Exercise inputs →
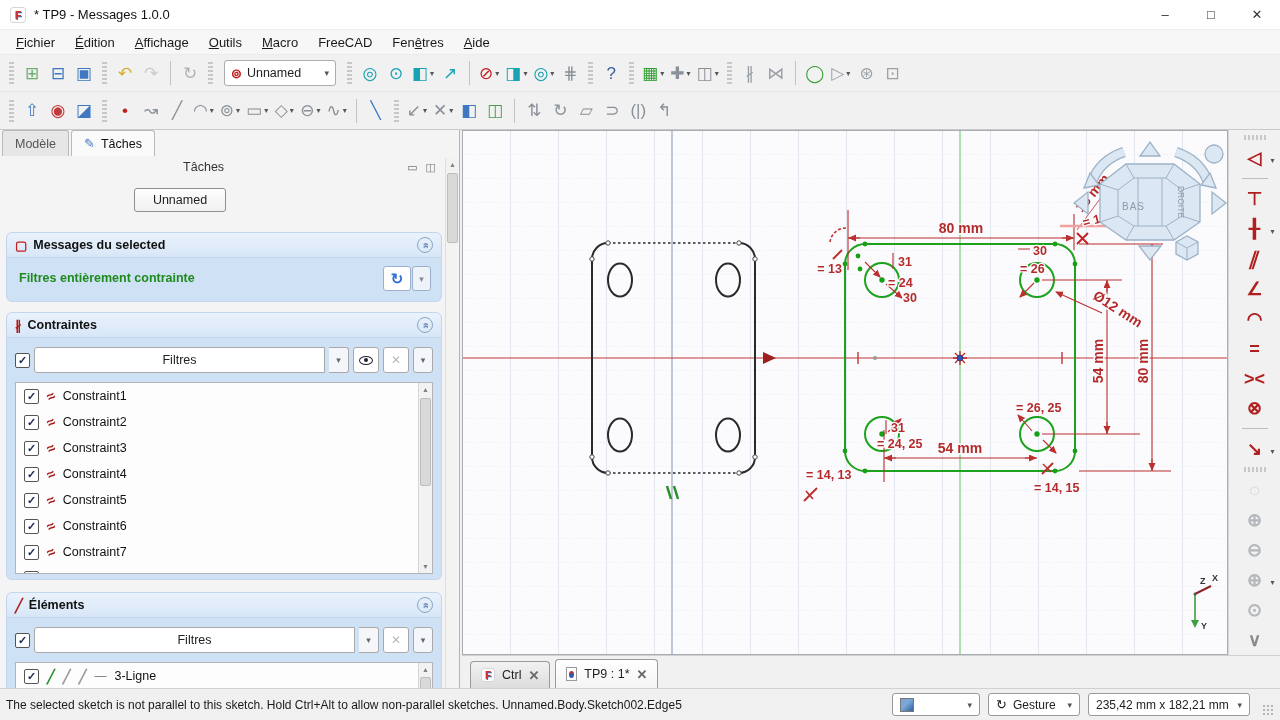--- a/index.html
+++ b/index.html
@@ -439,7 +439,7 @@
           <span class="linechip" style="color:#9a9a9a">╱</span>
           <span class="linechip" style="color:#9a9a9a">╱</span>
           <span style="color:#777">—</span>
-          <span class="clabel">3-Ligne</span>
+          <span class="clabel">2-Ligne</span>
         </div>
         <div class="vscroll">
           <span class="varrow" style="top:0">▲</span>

Description of the task →
Transcribe the records above verbatim. Do not carry over any picture.

Answer box →
--- a/index.html
+++ b/index.html
@@ -439,7 +439,7 @@
           <span class="linechip" style="color:#9a9a9a">╱</span>
           <span class="linechip" style="color:#9a9a9a">╱</span>
           <span style="color:#777">—</span>
-          <span class="clabel">3-Ligne</span>
+          <span class="clabel">2-Ligne</span>
         </div>
         <div class="vscroll">
           <span class="varrow" style="top:0">▲</span>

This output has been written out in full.